Collecting acorns of red, black, and Hill's oak
Thursday we had a visit from Andrew Hipp of the Morton Arboretum. This was part of a research project he is doing on oak evolution. As part of this project, oaks of all New World oaks are going to be raised in the greenhouse and in a common garden, so large numbers of acorns are needed.
I knew Andrew when he was a Ph.D. student at U.W. In those days he was working on sedges (see his nice book on Wisconsin sedges published by the U.W. Arboretum). Since assuming his position as curator at the Morton Arboretum Herbarium, he has been working on the genus Quercus, especially Hill's oak (Q. ellipsoidalis).
I originally communicated with Andrew after Amanda had discovered that we had Hill's oak at Pleasant Valley Conservancy. See my earlier blog for details. It turned out that for his new project, he was looking for sites where he could collect lots of acorns. This year we have very good acorn production of oaks of the red oak group (red, black, and Hill's), and acorns are falling everywhere.
Since Andrew is the expert on Hill's oaks, I wanted first to have him confirm our identification of this species.
Although the acorns in the photo show distinct stripes, it turns out that this is not the definitive character. Other species can also have stripes at times. One of the best characteristics is pubescence on the inner surface of the acorn cap, which is very dense in black oak and essentially absent in Hill's oak. (See Andrew's 2010 paper published in the International Oak Journal.)

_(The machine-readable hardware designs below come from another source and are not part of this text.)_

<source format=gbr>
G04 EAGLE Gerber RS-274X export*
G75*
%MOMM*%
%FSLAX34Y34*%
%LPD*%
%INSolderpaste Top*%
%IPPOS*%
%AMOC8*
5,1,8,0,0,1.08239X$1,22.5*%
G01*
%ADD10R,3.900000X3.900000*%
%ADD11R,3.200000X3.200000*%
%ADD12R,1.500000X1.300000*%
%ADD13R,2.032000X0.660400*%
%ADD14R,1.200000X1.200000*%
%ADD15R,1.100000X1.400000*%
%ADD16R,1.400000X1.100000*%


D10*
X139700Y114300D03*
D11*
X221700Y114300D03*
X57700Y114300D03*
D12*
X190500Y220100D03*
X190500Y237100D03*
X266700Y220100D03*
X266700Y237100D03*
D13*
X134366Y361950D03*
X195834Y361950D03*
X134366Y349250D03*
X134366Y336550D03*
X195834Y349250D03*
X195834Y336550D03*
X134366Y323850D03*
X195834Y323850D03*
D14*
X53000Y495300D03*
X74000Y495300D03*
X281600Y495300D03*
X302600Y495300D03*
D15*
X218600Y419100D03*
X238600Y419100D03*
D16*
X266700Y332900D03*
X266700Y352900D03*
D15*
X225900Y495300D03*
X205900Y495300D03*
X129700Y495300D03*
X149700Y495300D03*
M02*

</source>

After lunch we went on an acorn collecting foray at Pleasant Valley Conservancy. Since not all trees were dropping acorns at convenient locations, we drove slowly along the North Fire Break, which passes between the savanna and woodland areas. We soon found a very fine red oak specimen with a large number of acorns on the ground.
Of course, not all the acorns had viable seeds. Some had tiny insect holes, and were empty of contents. Others had probably aborted during the acorn formation process. However, one could soon learn to distinguish good from bad acorns by feel. The bad ones, being very light in weight, were tossed aside.

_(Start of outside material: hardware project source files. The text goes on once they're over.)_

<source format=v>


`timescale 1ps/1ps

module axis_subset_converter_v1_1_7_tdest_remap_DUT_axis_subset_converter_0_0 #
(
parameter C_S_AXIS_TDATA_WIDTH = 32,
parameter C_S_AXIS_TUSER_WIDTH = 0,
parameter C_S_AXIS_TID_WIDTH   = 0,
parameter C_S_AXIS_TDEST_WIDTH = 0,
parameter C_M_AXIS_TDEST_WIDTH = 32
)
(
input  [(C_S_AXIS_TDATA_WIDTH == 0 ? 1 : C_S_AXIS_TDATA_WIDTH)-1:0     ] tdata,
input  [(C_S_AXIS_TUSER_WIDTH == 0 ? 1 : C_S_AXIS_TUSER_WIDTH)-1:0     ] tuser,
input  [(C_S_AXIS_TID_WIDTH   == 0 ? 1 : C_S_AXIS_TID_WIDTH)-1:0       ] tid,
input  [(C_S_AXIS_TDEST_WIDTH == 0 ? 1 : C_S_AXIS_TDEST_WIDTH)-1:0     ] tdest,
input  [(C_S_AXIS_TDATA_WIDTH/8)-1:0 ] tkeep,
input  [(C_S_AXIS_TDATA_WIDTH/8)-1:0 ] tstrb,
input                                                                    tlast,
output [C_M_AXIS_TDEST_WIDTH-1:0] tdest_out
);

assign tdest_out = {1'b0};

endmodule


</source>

Since we have a lot of acorn-loving squirrels at Pleasant Valley Conservancy, one might wonder why they had not carried all the acorns away. In a good mast year, as this one is, there are simply not enough squirrels to decimate the acorn crop. In fact, this is probably the major reason why oaks exhibit this masting process in the first place. If they produced large acorn crops every year, the population of squirrels (and other acorn eaters) would rise to consume the food supply. Instead, oaks keep the squirrel population low by producing low acorn populations most years. Then comes a big mast year, overwhelming the squirrels, but providing plenty of acorns for production of new oak seedlings. An interesting evolutionary process!